• Requirement
Your answer must consist only of the lines from the start of the entries through the line that holds "36: (415, 164, 2.26)", copied exactly, with no pictures.
------ Provided information
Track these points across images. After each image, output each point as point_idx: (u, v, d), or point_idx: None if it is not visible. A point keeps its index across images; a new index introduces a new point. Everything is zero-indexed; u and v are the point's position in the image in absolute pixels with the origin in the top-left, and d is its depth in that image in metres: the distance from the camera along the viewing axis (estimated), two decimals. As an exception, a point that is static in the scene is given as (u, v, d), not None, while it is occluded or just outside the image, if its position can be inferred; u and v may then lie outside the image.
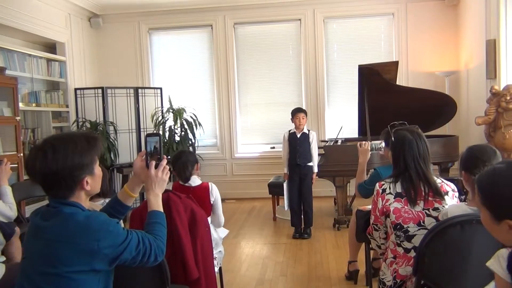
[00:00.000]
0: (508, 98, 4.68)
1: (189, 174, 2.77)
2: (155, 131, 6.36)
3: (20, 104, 5.24)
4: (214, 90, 7.25)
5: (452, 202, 2.23)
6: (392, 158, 2.39)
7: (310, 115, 6.94)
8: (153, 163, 1.70)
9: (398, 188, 2.25)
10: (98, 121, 6.06)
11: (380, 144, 2.91)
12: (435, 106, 5.29)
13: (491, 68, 5.20)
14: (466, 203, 2.13)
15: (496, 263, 1.27)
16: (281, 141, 5.08)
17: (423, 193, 2.22)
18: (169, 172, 1.74)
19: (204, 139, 7.18)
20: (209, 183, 2.86)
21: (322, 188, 5.80)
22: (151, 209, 1.67)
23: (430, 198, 2.21)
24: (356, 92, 5.31)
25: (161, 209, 1.68)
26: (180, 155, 2.94)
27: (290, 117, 4.94)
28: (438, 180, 2.29)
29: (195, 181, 2.78)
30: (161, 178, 1.71)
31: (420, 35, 6.73)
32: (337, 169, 4.96)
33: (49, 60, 6.19)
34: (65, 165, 1.47)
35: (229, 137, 7.23)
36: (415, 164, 2.26)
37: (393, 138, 2.39)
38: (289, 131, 4.98)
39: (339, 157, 5.00)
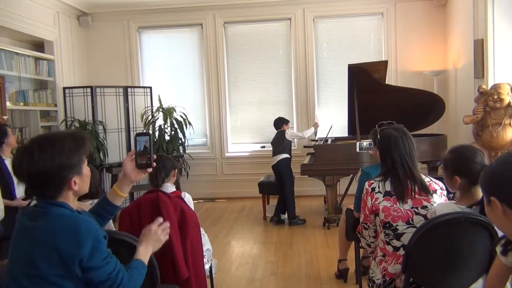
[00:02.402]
0: (495, 97, 4.73)
1: (160, 181, 2.66)
2: (145, 131, 6.33)
3: (8, 103, 5.18)
4: (204, 89, 7.23)
5: (440, 200, 2.24)
6: (380, 157, 2.41)
7: (300, 113, 6.95)
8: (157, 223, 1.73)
9: (387, 187, 2.26)
10: (87, 121, 6.01)
11: (369, 144, 2.91)
12: (424, 105, 5.32)
13: (479, 67, 5.25)
14: (454, 201, 2.14)
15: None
16: (270, 140, 5.23)
17: (411, 190, 2.23)
18: (167, 234, 1.77)
19: (194, 138, 7.16)
20: (183, 193, 2.76)
21: (312, 187, 5.82)
22: (138, 258, 1.64)
23: (417, 196, 2.22)
24: (346, 92, 5.33)
25: (146, 262, 1.65)
26: (156, 159, 2.84)
27: (285, 124, 5.60)
28: (427, 179, 2.30)
29: (167, 188, 2.67)
30: (159, 237, 1.71)
31: (409, 35, 6.78)
32: (327, 168, 4.98)
33: (37, 59, 6.12)
34: (53, 164, 1.46)
35: (219, 136, 7.22)
36: (401, 160, 2.27)
37: (379, 137, 2.41)
38: None
39: (329, 156, 5.02)
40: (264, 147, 7.11)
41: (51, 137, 1.52)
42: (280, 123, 5.76)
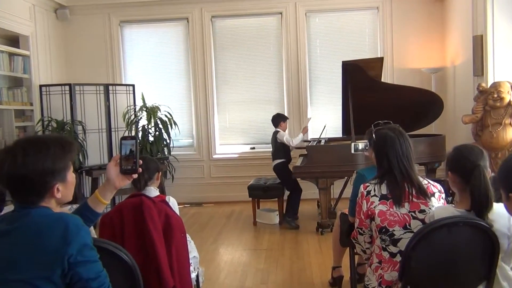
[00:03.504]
0: (495, 96, 4.79)
1: (143, 184, 2.64)
2: (127, 131, 6.30)
3: (-21, 102, 5.11)
4: (191, 87, 7.21)
5: (438, 204, 2.26)
6: (376, 158, 2.42)
7: (292, 113, 6.97)
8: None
9: (384, 190, 2.28)
10: (65, 120, 5.96)
11: (365, 145, 2.92)
12: (421, 104, 5.37)
13: (478, 65, 5.32)
14: (453, 205, 2.16)
15: None
16: (262, 141, 5.18)
17: (408, 193, 2.25)
18: None
19: (180, 139, 7.14)
20: (167, 197, 2.74)
21: (305, 191, 5.83)
22: None
23: (414, 199, 2.24)
24: (339, 89, 5.35)
25: None
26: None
27: (283, 121, 5.72)
28: (424, 181, 2.32)
29: (151, 192, 2.65)
30: None
31: (406, 30, 6.83)
32: (320, 170, 5.00)
33: (11, 55, 6.05)
34: (36, 169, 1.46)
35: (206, 137, 7.20)
36: (398, 162, 2.29)
37: (374, 138, 2.42)
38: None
39: (322, 157, 5.04)
40: (254, 148, 7.12)
41: (37, 140, 1.52)
42: (276, 120, 5.77)
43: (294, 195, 5.62)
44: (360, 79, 5.06)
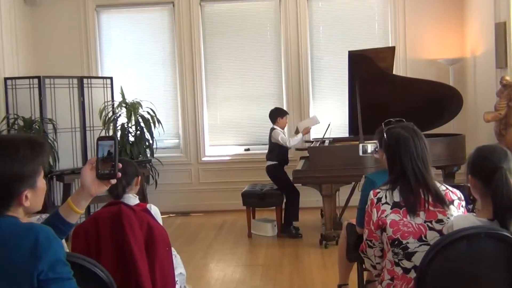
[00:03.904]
0: (521, 90, 4.80)
1: (121, 190, 2.62)
2: (104, 130, 6.29)
3: None
4: (177, 80, 7.19)
5: (458, 212, 2.27)
6: (387, 161, 2.42)
7: (292, 110, 6.97)
8: None
9: (396, 197, 2.28)
10: (33, 118, 5.94)
11: (374, 146, 2.93)
12: (438, 100, 5.38)
13: (501, 55, 5.33)
14: (474, 213, 2.17)
15: None
16: (258, 141, 5.16)
17: (424, 201, 2.25)
18: None
19: (164, 139, 7.13)
20: (148, 205, 2.74)
21: (307, 198, 5.83)
22: None
23: (431, 208, 2.24)
24: (346, 83, 5.35)
25: None
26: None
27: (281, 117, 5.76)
28: (442, 187, 2.33)
29: (130, 199, 2.63)
30: None
31: (420, 16, 6.85)
32: (324, 174, 5.00)
33: (-29, 43, 6.03)
34: (2, 174, 1.46)
35: (194, 137, 7.18)
36: (412, 165, 2.29)
37: (386, 137, 2.43)
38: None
39: (326, 160, 5.04)
40: (248, 149, 7.11)
41: (4, 141, 1.53)
42: (273, 116, 5.79)
43: (292, 198, 5.63)
44: (368, 71, 5.07)
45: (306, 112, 6.99)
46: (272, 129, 5.73)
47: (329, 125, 5.88)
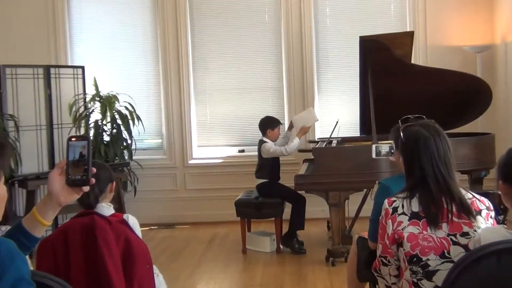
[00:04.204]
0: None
1: (94, 199, 2.62)
2: (75, 128, 6.28)
3: None
4: (159, 70, 7.19)
5: (486, 224, 2.27)
6: (404, 164, 2.43)
7: (294, 104, 6.97)
8: None
9: (415, 207, 2.28)
10: (-9, 114, 5.94)
11: (390, 147, 2.94)
12: (463, 94, 5.40)
13: (538, 42, 5.35)
14: (505, 225, 2.17)
15: None
16: (254, 142, 5.28)
17: (447, 211, 2.25)
18: None
19: (145, 139, 7.15)
20: (125, 215, 2.73)
21: (312, 208, 5.83)
22: None
23: (455, 219, 2.25)
24: (356, 74, 5.36)
25: None
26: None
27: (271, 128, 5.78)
28: (468, 195, 2.33)
29: (103, 209, 2.63)
30: None
31: (443, -3, 6.88)
32: (332, 180, 4.99)
33: None
34: None
35: (180, 136, 7.18)
36: (434, 170, 2.29)
37: (403, 137, 2.43)
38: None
39: (334, 164, 5.04)
40: (243, 151, 7.11)
41: None
42: (263, 127, 5.83)
43: (296, 205, 5.65)
44: (383, 60, 5.08)
45: (310, 106, 6.92)
46: (262, 142, 5.76)
47: (337, 122, 5.89)
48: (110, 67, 7.23)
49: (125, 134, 6.55)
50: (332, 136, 5.89)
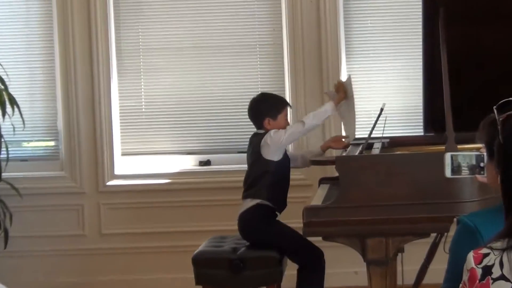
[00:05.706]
0: None
1: None
2: None
3: None
4: (53, 21, 7.28)
5: None
6: (503, 186, 2.51)
7: (304, 82, 7.03)
8: None
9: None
10: None
11: (478, 157, 3.02)
12: None
13: None
14: None
15: None
16: (226, 146, 5.49)
17: None
18: None
19: (26, 140, 7.25)
20: None
21: (335, 268, 5.94)
22: None
23: None
24: (412, 27, 5.49)
25: None
26: None
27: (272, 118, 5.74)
28: None
29: None
30: None
31: None
32: (372, 217, 4.94)
33: None
34: None
35: (90, 137, 7.25)
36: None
37: (501, 137, 2.49)
38: None
39: (375, 185, 5.06)
40: (208, 163, 7.12)
41: None
42: (257, 113, 5.84)
43: (311, 266, 5.70)
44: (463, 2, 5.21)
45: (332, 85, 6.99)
46: (258, 136, 5.75)
47: (381, 109, 5.85)
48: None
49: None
50: (372, 133, 5.72)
------------
• Answer space
Track these points across images. After each image, output each point as point_idx: (u, v, d), or point_idx: None if it is not visible. A point keeps its index across images; a new index introduces a new point. Everything is zero-indexed; u and v are the point's position in the image in absolute pixels with the origin in the top-left, and d is its depth in that image in metres: the distance from the camera along the viewing axis (estimated), two decimals. As an exception, a point that is static in the scene is given as (u, v, d), not None, while it is occluded or just outside the image, if its position can be inferred; u and v may then lie outside the image.
[00:00.000]
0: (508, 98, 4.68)
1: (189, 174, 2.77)
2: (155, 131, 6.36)
3: (20, 104, 5.24)
4: (214, 90, 7.25)
5: (452, 202, 2.23)
6: (392, 158, 2.39)
7: (310, 115, 6.94)
8: (153, 163, 1.70)
9: (398, 188, 2.25)
10: (98, 121, 6.06)
11: (380, 144, 2.91)
12: (435, 106, 5.29)
13: (491, 68, 5.20)
14: (466, 203, 2.13)
15: (496, 263, 1.27)
16: (281, 141, 5.08)
17: (423, 193, 2.22)
18: (169, 172, 1.74)
19: (204, 139, 7.18)
20: (209, 183, 2.86)
21: (322, 188, 5.80)
22: (151, 209, 1.67)
23: (430, 198, 2.21)
24: (356, 92, 5.31)
25: (161, 209, 1.68)
26: (180, 155, 2.94)
27: (290, 117, 4.94)
28: (438, 180, 2.29)
29: (195, 181, 2.78)
30: (161, 178, 1.71)
31: (420, 35, 6.73)
32: (337, 169, 4.96)
33: (49, 60, 6.19)
34: (65, 165, 1.47)
35: (229, 137, 7.23)
36: (415, 164, 2.26)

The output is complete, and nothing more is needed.